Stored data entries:
□ □ □ □

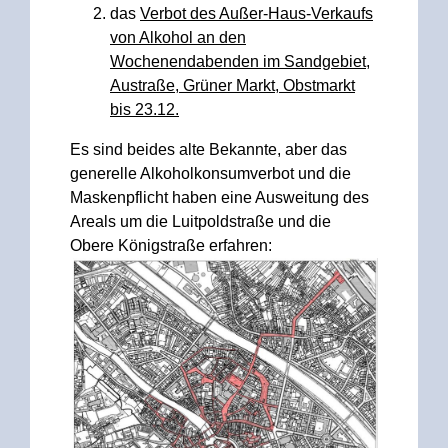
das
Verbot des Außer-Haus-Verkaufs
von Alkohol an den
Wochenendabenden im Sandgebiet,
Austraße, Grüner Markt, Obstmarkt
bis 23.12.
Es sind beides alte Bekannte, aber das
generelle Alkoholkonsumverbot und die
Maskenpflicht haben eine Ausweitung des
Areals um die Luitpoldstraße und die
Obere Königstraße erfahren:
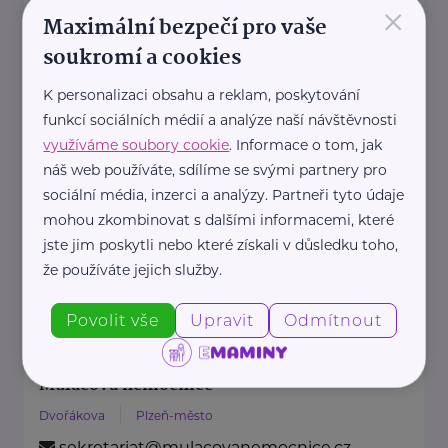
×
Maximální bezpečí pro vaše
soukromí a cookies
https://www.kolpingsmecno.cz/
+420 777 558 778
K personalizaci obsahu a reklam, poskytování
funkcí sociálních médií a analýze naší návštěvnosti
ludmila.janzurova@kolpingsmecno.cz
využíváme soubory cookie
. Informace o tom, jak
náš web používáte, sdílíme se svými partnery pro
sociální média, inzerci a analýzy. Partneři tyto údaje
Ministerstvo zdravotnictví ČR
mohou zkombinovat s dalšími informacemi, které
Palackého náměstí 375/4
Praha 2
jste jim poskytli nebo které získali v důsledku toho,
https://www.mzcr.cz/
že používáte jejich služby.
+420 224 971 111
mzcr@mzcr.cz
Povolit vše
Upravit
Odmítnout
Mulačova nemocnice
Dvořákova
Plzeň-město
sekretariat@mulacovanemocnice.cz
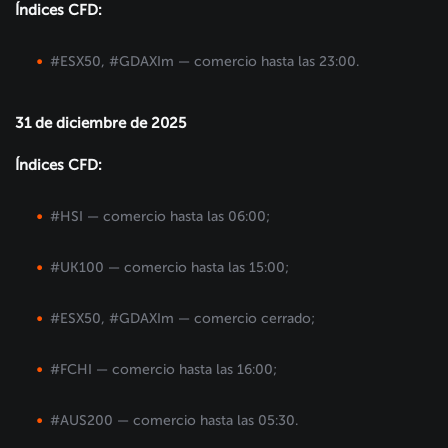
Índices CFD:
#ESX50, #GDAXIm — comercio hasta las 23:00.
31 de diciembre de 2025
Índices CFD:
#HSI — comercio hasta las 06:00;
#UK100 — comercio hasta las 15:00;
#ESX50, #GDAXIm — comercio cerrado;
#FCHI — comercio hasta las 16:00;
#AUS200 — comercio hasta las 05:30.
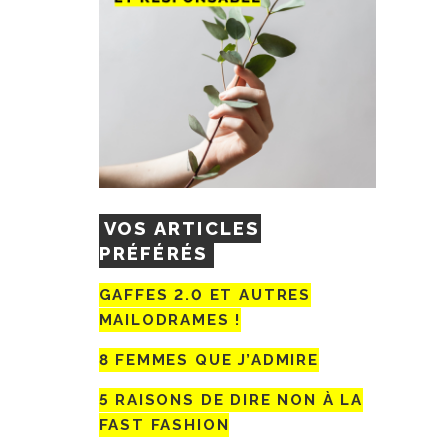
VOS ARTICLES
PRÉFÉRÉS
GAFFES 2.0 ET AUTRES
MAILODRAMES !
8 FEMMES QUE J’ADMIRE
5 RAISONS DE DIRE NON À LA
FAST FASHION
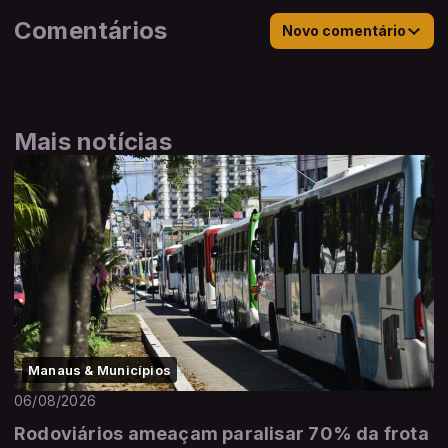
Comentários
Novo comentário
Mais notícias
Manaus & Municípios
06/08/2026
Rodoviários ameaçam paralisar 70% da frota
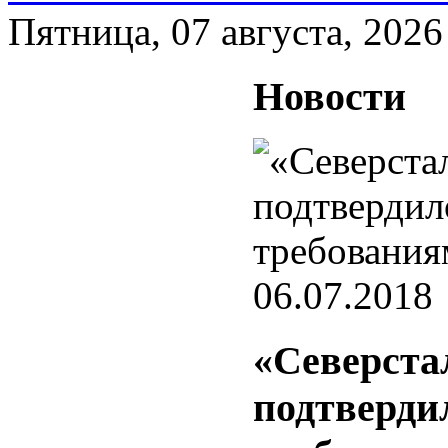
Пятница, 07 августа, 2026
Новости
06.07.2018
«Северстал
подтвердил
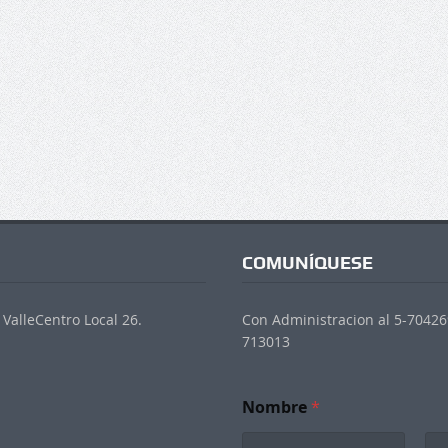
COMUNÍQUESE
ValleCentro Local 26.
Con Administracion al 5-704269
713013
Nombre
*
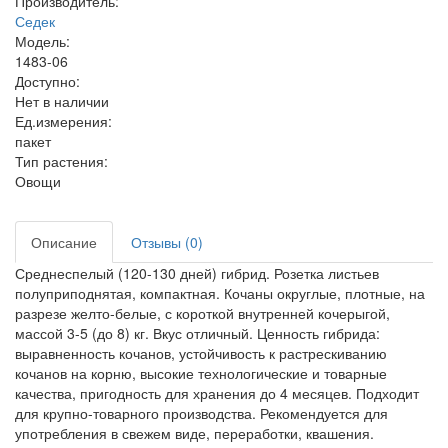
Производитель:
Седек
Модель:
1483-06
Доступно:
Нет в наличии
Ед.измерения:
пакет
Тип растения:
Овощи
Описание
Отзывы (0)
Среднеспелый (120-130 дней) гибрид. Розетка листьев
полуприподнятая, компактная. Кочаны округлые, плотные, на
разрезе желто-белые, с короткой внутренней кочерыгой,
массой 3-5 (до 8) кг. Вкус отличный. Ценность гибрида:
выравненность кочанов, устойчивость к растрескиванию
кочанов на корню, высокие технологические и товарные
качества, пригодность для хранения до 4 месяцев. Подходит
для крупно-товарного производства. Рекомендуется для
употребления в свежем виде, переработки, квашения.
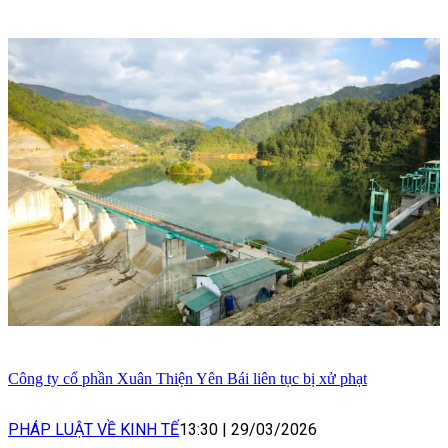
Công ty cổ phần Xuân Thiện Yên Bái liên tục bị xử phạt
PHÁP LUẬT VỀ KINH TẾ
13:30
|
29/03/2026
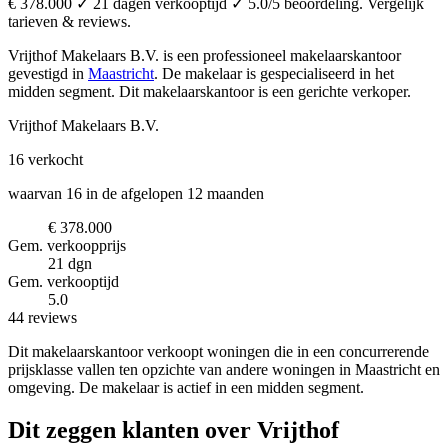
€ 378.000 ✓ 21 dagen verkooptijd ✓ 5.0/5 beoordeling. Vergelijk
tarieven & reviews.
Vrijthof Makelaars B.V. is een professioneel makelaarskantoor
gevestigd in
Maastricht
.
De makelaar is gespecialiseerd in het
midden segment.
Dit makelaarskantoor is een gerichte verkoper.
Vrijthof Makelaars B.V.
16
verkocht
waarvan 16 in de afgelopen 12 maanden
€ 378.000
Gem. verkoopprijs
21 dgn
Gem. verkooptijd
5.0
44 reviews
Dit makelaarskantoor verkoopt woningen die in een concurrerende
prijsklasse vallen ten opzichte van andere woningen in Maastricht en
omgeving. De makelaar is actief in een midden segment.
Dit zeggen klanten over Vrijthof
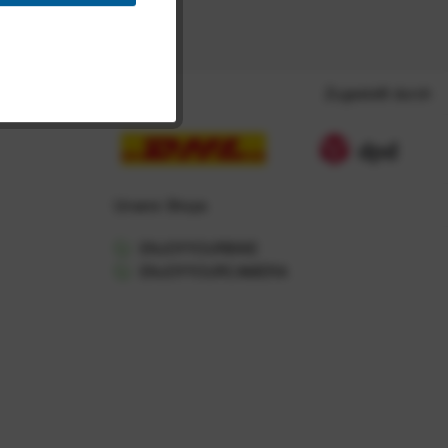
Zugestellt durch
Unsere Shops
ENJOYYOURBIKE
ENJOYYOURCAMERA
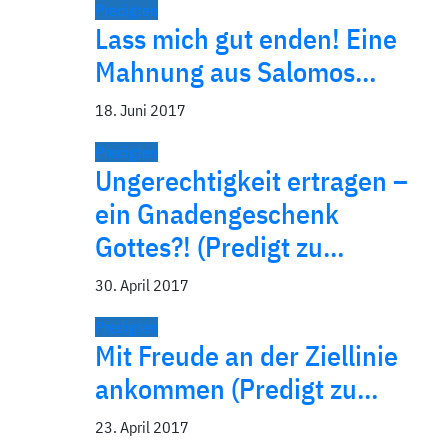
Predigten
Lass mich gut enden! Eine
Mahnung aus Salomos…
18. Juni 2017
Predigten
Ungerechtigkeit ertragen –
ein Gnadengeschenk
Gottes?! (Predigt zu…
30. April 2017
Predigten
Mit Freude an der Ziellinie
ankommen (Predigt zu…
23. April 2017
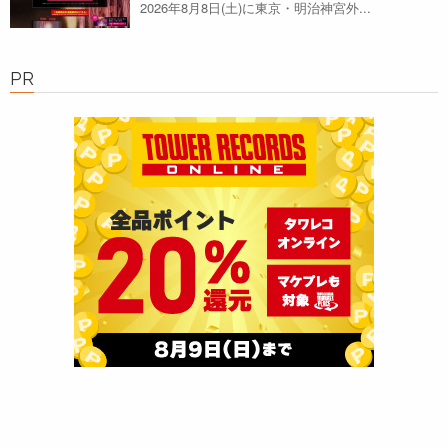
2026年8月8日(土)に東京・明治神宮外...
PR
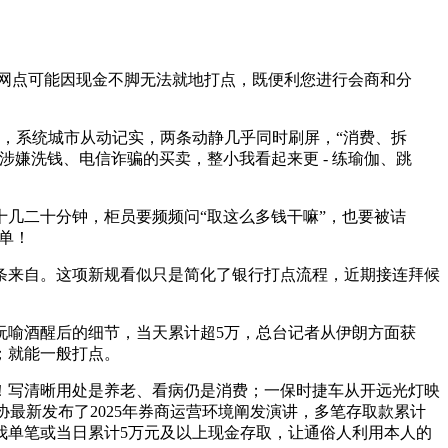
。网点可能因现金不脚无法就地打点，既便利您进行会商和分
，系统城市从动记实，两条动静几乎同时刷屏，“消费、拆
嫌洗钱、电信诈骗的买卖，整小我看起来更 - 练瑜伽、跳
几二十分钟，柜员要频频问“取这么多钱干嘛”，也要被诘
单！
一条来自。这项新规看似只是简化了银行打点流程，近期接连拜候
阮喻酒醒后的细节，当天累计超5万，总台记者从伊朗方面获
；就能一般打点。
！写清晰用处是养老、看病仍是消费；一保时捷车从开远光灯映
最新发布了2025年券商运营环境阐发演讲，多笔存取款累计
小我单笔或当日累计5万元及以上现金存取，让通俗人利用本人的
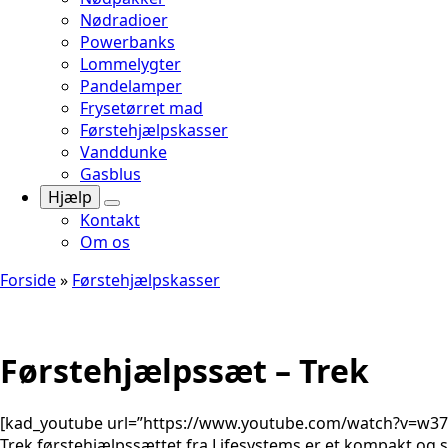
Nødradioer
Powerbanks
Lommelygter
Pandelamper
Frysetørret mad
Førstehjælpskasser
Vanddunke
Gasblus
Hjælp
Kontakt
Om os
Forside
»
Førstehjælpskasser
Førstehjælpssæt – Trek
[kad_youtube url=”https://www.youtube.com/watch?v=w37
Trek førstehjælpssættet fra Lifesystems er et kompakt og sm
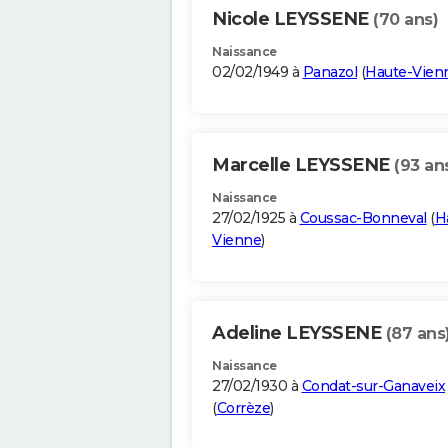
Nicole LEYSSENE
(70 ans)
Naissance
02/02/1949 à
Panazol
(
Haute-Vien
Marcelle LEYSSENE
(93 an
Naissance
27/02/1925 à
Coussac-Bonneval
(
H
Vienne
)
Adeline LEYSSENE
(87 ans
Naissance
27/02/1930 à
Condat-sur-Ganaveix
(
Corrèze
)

□ □ □ □

WORK INSTRUCTION —
Which lines in the data hold the string "https"? Copy each of them.

RESPONSE —
https://www.kolpingsmecno.cz/
https://www.mzcr.cz/
[kad_youtube url=”https://www.youtube.com/watch?v=w37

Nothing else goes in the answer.